━━━━━ Passage ━━━━━

Podcast transcript: 

Elvis Polvon: Hi guys, welcome to Saint Stories! This is our co-host Elvis. 

Rebecca Irby: And Rebecca and with us today we have freshman accounting major, Whitney Hay and freshman computer science major, Carlos Balderas. Today’s topic for the podcast is advice to your younger self. So to start off, I’d like each of us to give three words to describe ourselves right now. 

Polvon: Lost, stressed out, and happy. 

Irby: Carlos?

Carlos Balderas: I think happy, calm, but yet energetic. 

Irby: Whitney?

Whitney Hay: I’d probably say organized, sporadic, and witty. 

Irby: I would describe myself right now as stressed, tired, kind of on edge. 

Polvon: So the only happy one is Carlos.

Courtesy photo
Carlos Balderas is a freshman computer science major at SCCC.

Balderas: Pretty Much!

Irby: Well… I mean, in general happy, but at this moment you know. Okay, so last week I was learning about how there’s like different seasons in our lives and chapters in our lives. Each chapter can suck but there’s also beauty in it. So what is a time in your life that you think you’ve grown from like the bad times.

━━━━━ Entries shown ━━━━━

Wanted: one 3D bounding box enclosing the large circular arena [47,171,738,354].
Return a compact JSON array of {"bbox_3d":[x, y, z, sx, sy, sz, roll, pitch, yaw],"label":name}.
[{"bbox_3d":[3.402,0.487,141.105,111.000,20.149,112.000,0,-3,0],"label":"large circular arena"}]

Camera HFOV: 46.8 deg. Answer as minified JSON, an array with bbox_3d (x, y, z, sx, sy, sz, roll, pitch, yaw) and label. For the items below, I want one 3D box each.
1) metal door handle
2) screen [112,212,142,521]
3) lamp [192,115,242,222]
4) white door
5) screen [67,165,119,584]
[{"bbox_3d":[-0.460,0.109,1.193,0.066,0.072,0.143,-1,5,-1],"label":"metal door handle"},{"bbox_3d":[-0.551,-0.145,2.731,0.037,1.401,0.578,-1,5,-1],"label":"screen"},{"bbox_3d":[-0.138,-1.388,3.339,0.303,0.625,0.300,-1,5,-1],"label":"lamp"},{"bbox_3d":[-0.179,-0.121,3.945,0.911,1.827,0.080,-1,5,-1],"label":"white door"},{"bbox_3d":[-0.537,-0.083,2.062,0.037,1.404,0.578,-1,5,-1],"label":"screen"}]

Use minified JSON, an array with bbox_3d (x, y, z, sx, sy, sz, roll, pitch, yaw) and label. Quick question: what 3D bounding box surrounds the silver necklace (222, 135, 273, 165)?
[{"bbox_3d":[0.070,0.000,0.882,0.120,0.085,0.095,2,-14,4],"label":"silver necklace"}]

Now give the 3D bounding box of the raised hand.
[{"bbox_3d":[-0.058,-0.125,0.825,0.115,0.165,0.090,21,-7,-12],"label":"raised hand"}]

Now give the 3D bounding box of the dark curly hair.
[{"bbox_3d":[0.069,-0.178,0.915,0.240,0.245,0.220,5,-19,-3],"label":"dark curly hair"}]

━━━━━

Required tasks>
- A) Using the podcast transcript, answer yes or no to each statement and quote the words that decide it: (i) Whitney Hay is a freshman accounting major. (ii) Elvis Polvon's three words included "calm." (iii) The episode's topic is advice to your younger self.
- B) Carry the podcast transcript forward from its final line.

Answers to the problems>
- A)
(i) Yes: "freshman accounting major, Whitney Hay"
(ii) No: "Lost, stressed out, and happy."
(iii) Yes: "Today’s topic for the podcast is advice to your younger self."

- B)
Hay: I personally feel like my lowest point in my life so far is probably last semester, my first semester of college, just because I went off and I chose to play basketball which was not a personal preference deep inside but I never expressed that. I didn’t realize how truly unhappy something can make you until you’re doing it full time. I don’t know, I was completely alone.

Irby: So where did you play basketball?

Hay: Bethany college. 

Irby: Carlos?

Balderas: Personally probably the worst time in my life has been the past three and a half years I think I’ve made a lot of personal mistakes, lots of life mistakes wasn’t really focused was dealing with a lot of anxiety depression and I feel now I’m able to grow in like, instead of taking trying to take a leap, I’m taking one foot at a time and really trying to grow as a person and I can see the difference especially within school. It’s the first time I’ve been focused and actually passionate about trying to learn something new.

Irby: So I feel like all of us were not even lying when we said anxiety. Do you think your anxiety has gotten worse when you’ve gone to college or has it gotten better?

Hay: Definitely a lot worse. Personally, I feel like my anxiety skyrocketed last semester whenever I was finally fully alone. I can’t really pinpoint a certain like reason why but I think that definitely at this age at the same time that you go to college my mind set and the way that I treat myself is not very good and causes a lot of anxiety and depression and stress.

Whitney Hay is a freshman accounting major at SCCC.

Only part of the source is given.